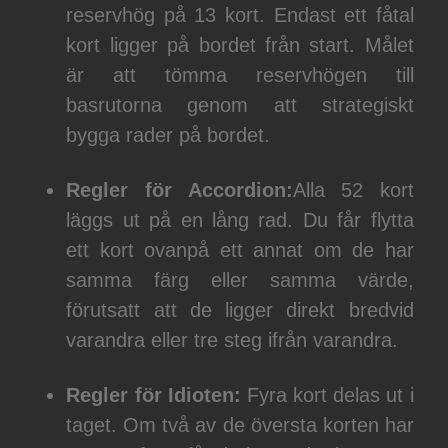
reservhög på 13 kort. Endast ett fåtal
kort ligger på bordet från start. Målet
är att tömma reservhögen till
basrutorna genom att strategiskt
bygga rader på bordet.
Regler för Accordion:
Alla 52 kort
läggs ut på en lång rad. Du får flytta
ett kort ovanpå ett annat om de har
samma färg eller samma värde,
förutsatt att de ligger direkt bredvid
varandra eller tre steg ifrån varandra.
Regler för Idioten:
Fyra kort delas ut i
taget. Om två av de översta korten har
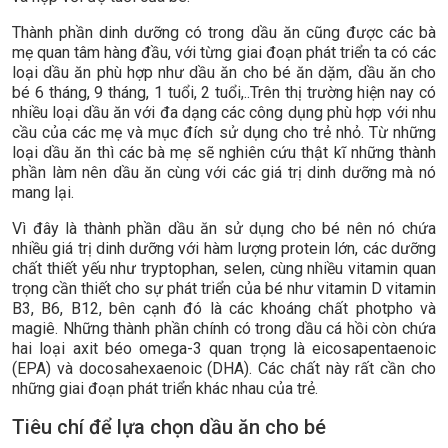
Thành phần dinh dưỡng có trong dầu ăn cũng được các bà
mẹ quan tâm hàng đầu, với từng giai đoạn phát triển ta có các
loại dầu ăn phù hợp như dầu ăn cho bé ăn dặm, dầu ăn cho
bé 6 tháng, 9 tháng, 1 tuổi, 2 tuổi,..Trên thị trường hiện nay có
nhiều loại dầu ăn với đa dạng các công dụng phù hợp với nhu
cầu của các mẹ và mục đích sử dụng cho trẻ nhỏ. Từ những
loại dầu ăn thì các bà mẹ sẽ nghiên cứu thật kĩ những thành
phần làm nên dầu ăn cùng với các giá trị dinh dưỡng mà nó
mang lại.
Vì đây là thành phần dầu ăn sử dụng cho bé nên nó chứa
nhiều giá trị dinh dưỡng với hàm lượng protein lớn, các dưỡng
chất thiết yếu như tryptophan, selen, cùng nhiều vitamin quan
trọng cần thiết cho sự phát triển của bé như vitamin D vitamin
B3, B6, B12, bên cạnh đó là các khoáng chất photpho và
magiê. Những thành phần chính có trong dầu cá hồi còn chứa
hai loại axit béo omega-3 quan trọng là eicosapentaenoic
(EPA) và docosahexaenoic (DHA). Các chất này rất cần cho
những giai đoạn phát triển khác nhau của trẻ.
Tiêu chí để lựa chọn dầu ăn cho bé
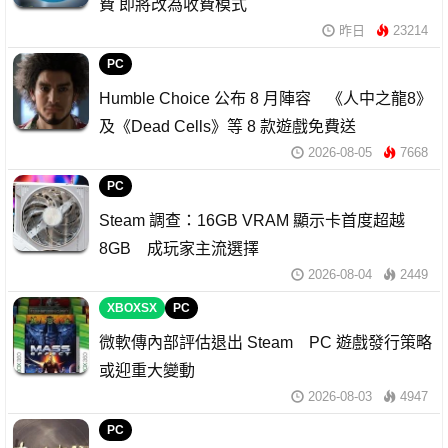
費 即將改為收費模式
昨日
23214
PC
Humble Choice 公布 8 月陣容 《人中之龍8》
及《Dead Cells》等 8 款遊戲免費送
2026-08-05
7668
PC
Steam 調查：16GB VRAM 顯示卡首度超越
8GB 成玩家主流選擇
2026-08-04
2449
XBOXSX
PC
微軟傳內部評估退出 Steam PC 遊戲發行策略
或迎重大變動
2026-08-03
4947
PC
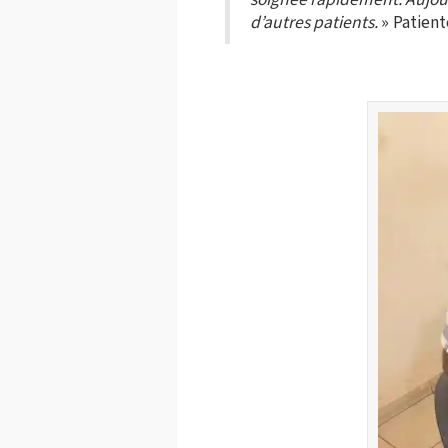
d’autres patients.
» Patient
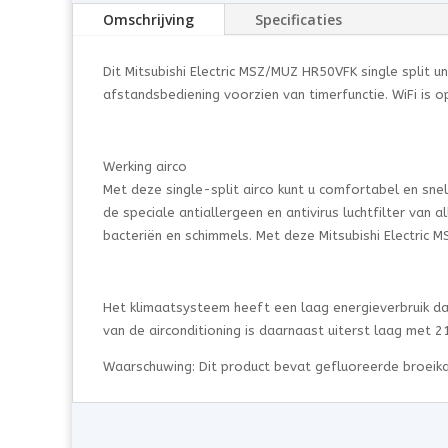
Omschrijving
Specificaties
Dit Mitsubishi Electric MSZ/MUZ HR50VFK single split 
afstandsbediening voorzien van timerfunctie. WiFi is o
Werking airco
Met deze single-split airco kunt u comfortabel en sne
de speciale antiallergeen en antivirus luchtfilter van
bacteriën en schimmels. Met deze Mitsubishi Electric M
Het klimaatsysteem heeft een laag energieverbruik dan
van de airconditioning is daarnaast uiterst laag met 2
Waarschuwing: Dit product bevat gefluoreerde broeik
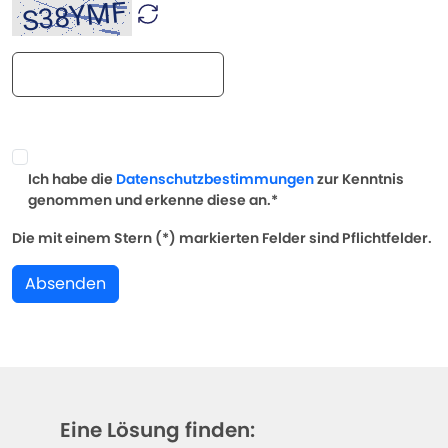
Ich habe die
Datenschutzbestimmungen
zur Kenntnis
genommen und erkenne diese an.*
Die mit einem Stern (*) markierten Felder sind Pflichtfelder.
Absenden
Eine Lösung finden:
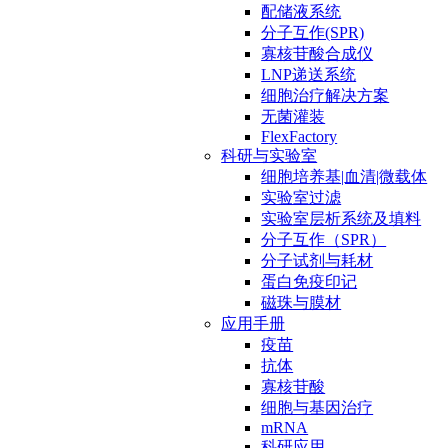
配储液系统
分子互作(SPR)
寡核苷酸合成仪
LNP递送系统
细胞治疗解决方案
无菌灌装
FlexFactory
科研与实验室
细胞培养基|血清|微载体
实验室过滤
实验室层析系统及填料
分子互作（SPR）
分子试剂与耗材
蛋白免疫印记
磁珠与膜材
应用手册
疫苗
抗体
寡核苷酸
细胞与基因治疗
mRNA
科研应用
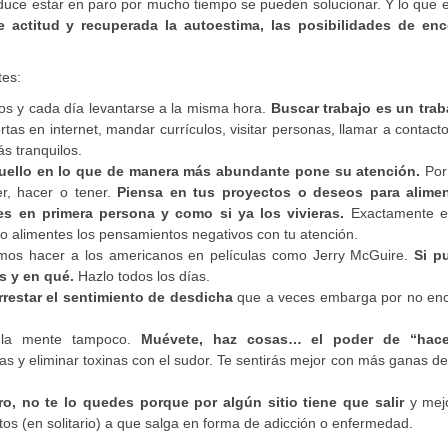
duce estar en paro por mucho tiempo se pueden solucionar. Y lo que 
actitud y recuperada la autoestima, las posibilidades de enc
tes:
os y cada día levantarse a la misma hora.
Buscar trabajo es un trab
tas en internet, mandar currículos, visitar personas, llamar a contacto
s tranquilos.
quello en lo que de manera más abundante pone su atención.
Por 
er, hacer o tener.
Piensa en tus proyectos o deseos para alimen
es en primera persona y como si ya los vivieras.
Exactamente e
No alimentes los pensamientos negativos con tu atención.
vemos hacer a los americanos en películas como Jerry McGuire.
Si p
es y en qué.
Hazlo todos los días.
rrestar el sentimiento de desdicha
que a veces embarga por no enc
 la mente tampoco.
Muévete, haz cosas… el poder de “hace
s y eliminar toxinas con el sudor. Te sentirás mejor con más ganas d
o, no te lo quedes porque por algún sitio tiene que salir
y mej
tos (en solitario) a que salga en forma de adicción o enfermedad.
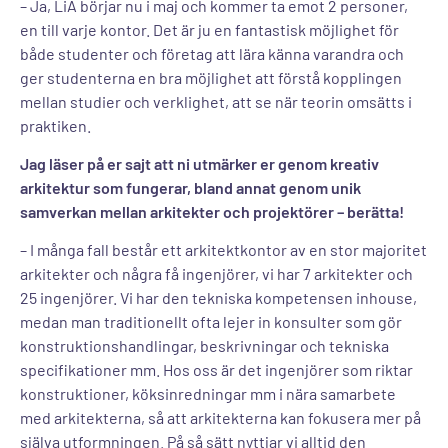
– Ja, LiA börjar nu i maj och kommer ta emot 2 personer,
en till varje kontor. Det är ju en fantastisk möjlighet för
både studenter och företag att lära känna varandra och
ger studenterna en bra möjlighet att förstå kopplingen
mellan studier och verklighet, att se när teorin omsätts i
praktiken.
Jag läser på er sajt att ni utmärker er genom kreativ
arkitektur som fungerar, bland annat genom unik
samverkan mellan arkitekter och projektörer – berätta!
– I många fall består ett arkitektkontor av en stor majoritet
arkitekter och några få ingenjörer, vi har 7 arkitekter och
25 ingenjörer. Vi har den tekniska kompetensen inhouse,
medan man traditionellt ofta lejer in konsulter som gör
konstruktionshandlingar, beskrivningar och tekniska
specifikationer mm. Hos oss är det ingenjörer som riktar
konstruktioner, köksinredningar mm i nära samarbete
med arkitekterna, så att arkitekterna kan fokusera mer på
själva utformningen. På så sätt nyttjar vi alltid den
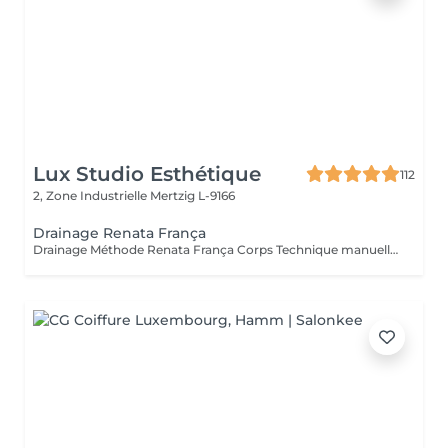
Lux Studio Esthétique
112
2, Zone Industrielle
Mertzig L-9166
Drainage Renata França
Drainage Méthode Renata França Corps Technique manuelle brésilienne reconnue pour ses résultats immédiats. Grâce à des manuvres fermes et rythmées, ce soin stimule le système lymphatique, aide à éliminer les toxines et réduit la rétention d'eau. Bienfaits : Jambes légères dès la première séance Réduction des gonflements Silhouette visiblement affinée Sensation de bien-être et de légèreté Idéal en cure pour des résultats durables. Miracle Touch Visage Métode Renata França Soin facial drainant et remodelant offrant un effet lifting naturel immédiat. Il décongestionne le visage, réduit les poches et redonne éclat et fraîcheur à la peau. Bienfaits : Réduction des poches et cernes Visage plus lumineux et reposé Effet liftant naturel Détente profonde Parfait avant un événement ou en cure régulière.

# # #

§ **Task to complete**
Everything from the line with "que a veces embarga por no enc" through the line with "både studenter och" in the material above should be transcribed exactly, except the pictures.

§ **Solved exercise**
que a veces embarga por no enc
 la mente tampoco.
Muévete, haz cosas… el poder de “hace
s y eliminar toxinas con el sudor. Te sentirás mejor con más ganas d
o, no te lo quedes porque por algún sitio tiene que salir
y mej
tos (en solitario) a que salga en forma de adicción o enfermedad.
– Ja, LiA börjar nu i maj och kommer ta emot 2 personer,
en till varje kontor. Det är ju en fantastisk möjlighet för
både studenter och företag att lära känna varandra och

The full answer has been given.